**Instructions to follow:** Each line in the data holding "google" should be listed.

**Exercise materials:**
Content starts
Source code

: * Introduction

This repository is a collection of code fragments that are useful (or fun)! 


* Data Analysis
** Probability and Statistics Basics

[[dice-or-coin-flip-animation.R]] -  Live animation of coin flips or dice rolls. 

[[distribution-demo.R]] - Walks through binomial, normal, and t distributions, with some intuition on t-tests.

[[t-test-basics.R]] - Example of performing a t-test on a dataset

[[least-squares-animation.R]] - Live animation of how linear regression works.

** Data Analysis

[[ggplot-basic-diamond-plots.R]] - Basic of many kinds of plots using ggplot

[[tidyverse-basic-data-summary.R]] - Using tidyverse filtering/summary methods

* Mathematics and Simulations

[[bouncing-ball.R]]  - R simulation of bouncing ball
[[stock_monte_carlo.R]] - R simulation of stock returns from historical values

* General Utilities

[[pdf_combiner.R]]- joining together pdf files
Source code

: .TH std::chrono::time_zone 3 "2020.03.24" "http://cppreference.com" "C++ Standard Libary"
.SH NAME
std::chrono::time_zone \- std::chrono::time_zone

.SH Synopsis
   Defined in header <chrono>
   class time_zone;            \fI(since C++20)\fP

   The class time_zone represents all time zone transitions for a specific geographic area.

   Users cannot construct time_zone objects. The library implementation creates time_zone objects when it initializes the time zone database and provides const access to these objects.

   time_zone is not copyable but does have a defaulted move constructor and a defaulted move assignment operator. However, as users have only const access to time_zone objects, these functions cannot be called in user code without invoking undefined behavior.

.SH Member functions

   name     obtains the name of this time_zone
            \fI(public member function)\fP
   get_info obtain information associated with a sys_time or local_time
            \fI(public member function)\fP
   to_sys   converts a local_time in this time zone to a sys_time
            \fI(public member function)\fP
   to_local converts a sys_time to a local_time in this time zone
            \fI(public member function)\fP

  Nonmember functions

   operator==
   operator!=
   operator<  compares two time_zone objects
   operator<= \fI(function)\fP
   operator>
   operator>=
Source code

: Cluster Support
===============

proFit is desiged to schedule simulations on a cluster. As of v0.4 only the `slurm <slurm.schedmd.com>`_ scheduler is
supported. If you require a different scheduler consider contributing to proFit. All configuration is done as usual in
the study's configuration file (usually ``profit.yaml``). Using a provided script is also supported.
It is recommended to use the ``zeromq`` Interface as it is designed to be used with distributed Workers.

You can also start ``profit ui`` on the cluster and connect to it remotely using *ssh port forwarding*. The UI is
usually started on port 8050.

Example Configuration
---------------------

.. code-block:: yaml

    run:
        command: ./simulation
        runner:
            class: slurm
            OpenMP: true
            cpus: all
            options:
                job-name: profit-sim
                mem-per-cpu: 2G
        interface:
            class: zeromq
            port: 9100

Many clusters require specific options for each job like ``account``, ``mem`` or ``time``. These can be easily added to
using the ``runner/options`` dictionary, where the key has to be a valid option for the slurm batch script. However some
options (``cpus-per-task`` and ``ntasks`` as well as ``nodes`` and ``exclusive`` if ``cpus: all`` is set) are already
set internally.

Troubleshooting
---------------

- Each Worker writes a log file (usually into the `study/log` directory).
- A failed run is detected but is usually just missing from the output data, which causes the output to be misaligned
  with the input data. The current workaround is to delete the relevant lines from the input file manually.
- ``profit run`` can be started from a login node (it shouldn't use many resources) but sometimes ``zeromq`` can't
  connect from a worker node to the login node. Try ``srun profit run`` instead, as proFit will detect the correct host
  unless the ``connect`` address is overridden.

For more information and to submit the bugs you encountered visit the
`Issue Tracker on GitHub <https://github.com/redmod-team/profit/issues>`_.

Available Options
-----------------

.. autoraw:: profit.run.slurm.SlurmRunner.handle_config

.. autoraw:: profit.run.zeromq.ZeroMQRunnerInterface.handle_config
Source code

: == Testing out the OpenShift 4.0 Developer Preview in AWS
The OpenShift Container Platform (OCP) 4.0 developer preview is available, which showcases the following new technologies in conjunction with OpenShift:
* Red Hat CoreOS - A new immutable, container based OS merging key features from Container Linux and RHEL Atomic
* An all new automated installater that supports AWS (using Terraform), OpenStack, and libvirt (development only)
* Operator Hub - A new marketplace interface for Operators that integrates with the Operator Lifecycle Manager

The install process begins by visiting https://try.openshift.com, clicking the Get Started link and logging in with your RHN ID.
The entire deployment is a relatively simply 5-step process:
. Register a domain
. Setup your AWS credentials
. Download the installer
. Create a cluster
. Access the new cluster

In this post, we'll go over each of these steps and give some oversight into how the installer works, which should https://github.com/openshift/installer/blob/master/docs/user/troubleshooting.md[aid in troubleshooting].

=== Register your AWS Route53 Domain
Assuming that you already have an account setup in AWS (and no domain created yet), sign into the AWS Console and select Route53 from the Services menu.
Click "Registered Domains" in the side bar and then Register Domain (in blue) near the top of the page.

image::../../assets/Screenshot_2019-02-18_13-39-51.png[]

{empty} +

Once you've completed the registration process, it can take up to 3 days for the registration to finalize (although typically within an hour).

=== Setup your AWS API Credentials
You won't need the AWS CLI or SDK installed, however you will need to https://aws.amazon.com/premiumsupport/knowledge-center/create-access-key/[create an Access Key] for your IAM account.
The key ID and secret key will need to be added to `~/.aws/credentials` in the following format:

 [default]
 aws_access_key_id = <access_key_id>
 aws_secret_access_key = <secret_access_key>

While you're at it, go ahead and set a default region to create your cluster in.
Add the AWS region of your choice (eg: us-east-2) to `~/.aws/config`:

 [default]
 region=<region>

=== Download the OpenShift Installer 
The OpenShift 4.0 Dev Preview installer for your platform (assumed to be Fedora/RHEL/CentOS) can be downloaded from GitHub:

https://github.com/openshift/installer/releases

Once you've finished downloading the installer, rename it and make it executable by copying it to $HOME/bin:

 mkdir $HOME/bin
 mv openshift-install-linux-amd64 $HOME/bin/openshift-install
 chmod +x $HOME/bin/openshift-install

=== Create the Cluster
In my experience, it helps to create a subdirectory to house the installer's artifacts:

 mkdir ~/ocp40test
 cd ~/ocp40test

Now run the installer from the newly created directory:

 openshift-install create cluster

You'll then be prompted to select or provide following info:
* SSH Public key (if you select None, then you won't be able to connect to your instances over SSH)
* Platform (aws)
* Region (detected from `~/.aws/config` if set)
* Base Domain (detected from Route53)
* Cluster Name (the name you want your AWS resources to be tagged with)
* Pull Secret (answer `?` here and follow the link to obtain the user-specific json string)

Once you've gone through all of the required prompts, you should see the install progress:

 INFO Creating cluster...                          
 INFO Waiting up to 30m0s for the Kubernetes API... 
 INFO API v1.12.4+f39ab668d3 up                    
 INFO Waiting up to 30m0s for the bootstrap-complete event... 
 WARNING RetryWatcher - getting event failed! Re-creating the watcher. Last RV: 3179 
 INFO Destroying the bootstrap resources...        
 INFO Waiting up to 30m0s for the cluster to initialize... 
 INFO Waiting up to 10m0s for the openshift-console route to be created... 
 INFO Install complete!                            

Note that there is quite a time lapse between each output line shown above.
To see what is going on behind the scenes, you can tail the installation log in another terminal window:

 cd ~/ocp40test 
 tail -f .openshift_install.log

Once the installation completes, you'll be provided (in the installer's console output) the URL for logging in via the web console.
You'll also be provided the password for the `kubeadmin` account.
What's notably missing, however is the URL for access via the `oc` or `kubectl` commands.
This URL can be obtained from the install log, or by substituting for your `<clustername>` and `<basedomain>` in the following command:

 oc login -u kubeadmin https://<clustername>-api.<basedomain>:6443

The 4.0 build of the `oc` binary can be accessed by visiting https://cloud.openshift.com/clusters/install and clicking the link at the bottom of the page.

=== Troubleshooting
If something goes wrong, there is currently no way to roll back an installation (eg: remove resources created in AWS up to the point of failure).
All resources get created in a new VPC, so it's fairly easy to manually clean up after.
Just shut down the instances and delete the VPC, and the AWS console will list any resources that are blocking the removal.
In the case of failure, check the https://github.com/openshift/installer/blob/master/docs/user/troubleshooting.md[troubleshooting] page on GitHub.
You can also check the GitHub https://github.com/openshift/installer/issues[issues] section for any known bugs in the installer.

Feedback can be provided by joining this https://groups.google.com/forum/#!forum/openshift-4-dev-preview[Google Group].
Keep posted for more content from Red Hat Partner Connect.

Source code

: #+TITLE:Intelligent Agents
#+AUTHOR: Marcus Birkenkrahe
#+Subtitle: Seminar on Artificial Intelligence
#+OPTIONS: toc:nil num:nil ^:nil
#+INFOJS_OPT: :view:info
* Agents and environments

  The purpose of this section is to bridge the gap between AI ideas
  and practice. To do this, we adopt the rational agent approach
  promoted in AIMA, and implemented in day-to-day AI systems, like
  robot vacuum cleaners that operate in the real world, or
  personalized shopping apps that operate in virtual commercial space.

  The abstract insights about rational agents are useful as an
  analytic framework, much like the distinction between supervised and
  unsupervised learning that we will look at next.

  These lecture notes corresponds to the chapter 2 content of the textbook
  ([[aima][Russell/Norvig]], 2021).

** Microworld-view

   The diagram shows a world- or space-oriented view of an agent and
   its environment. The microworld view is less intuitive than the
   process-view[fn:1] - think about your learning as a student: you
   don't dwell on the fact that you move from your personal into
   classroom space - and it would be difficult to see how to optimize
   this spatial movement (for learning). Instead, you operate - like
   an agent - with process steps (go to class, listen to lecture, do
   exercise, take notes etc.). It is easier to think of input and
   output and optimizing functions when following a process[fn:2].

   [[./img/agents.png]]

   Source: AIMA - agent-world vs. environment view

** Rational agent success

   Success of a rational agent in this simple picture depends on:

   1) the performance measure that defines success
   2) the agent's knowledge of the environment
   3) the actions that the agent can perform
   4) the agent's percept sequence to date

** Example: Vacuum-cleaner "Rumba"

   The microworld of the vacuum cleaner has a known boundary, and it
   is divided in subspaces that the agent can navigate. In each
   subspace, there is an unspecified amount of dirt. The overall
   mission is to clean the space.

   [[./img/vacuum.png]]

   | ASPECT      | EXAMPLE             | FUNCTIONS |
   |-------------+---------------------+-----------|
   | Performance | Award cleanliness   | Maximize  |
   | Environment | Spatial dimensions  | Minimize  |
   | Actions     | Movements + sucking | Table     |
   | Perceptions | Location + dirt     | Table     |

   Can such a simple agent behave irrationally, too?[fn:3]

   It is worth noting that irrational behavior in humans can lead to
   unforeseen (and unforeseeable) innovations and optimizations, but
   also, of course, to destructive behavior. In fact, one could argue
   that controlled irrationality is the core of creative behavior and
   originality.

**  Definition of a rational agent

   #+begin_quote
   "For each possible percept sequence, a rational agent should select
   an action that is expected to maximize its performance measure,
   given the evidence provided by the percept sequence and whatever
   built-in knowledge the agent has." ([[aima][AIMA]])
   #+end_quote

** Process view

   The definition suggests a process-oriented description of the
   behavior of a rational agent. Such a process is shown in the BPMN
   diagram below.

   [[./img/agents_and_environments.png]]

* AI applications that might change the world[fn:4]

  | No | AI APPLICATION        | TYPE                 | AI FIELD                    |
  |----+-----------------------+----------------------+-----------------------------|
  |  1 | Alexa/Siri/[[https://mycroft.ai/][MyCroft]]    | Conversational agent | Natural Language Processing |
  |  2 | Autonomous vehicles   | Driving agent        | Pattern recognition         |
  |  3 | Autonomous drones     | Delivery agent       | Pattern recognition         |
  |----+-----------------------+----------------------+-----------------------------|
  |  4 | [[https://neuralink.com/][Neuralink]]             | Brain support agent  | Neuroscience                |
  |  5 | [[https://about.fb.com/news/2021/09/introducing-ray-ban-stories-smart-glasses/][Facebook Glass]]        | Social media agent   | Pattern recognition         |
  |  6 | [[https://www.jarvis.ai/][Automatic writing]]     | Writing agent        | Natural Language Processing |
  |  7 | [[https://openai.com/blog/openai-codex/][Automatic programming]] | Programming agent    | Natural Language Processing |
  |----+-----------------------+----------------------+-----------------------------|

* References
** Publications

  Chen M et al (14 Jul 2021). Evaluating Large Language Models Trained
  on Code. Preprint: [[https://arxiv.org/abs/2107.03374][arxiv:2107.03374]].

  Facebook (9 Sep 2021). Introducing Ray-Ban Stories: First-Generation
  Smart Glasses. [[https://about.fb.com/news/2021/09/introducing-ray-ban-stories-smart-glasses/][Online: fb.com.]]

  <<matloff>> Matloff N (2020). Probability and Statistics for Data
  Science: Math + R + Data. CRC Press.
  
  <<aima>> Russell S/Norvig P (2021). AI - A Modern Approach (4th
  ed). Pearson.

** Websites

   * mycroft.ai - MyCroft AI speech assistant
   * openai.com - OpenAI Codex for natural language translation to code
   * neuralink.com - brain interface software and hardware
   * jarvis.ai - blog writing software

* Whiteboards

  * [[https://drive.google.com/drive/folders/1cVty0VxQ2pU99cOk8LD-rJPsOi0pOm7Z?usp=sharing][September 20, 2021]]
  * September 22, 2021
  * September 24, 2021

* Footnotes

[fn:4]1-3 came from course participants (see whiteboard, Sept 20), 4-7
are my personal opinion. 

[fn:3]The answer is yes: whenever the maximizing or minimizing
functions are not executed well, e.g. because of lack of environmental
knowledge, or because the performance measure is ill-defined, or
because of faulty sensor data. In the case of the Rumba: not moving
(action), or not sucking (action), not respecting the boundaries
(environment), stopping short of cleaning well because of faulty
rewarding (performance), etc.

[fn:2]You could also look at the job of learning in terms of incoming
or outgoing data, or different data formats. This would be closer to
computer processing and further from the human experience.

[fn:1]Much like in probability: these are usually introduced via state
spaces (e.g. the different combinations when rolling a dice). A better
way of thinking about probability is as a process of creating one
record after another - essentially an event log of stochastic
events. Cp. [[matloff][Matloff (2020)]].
Content ends
**Completed task:**
Feedback can be provided by joining this https://groups.google.com/forum/#!forum/openshift-4-dev-preview[Google Group].
  * [[https://drive.google.com/drive/folders/1cVty0VxQ2pU99cOk8LD-rJPsOi0pOm7Z?usp=sharing][September 20, 2021]]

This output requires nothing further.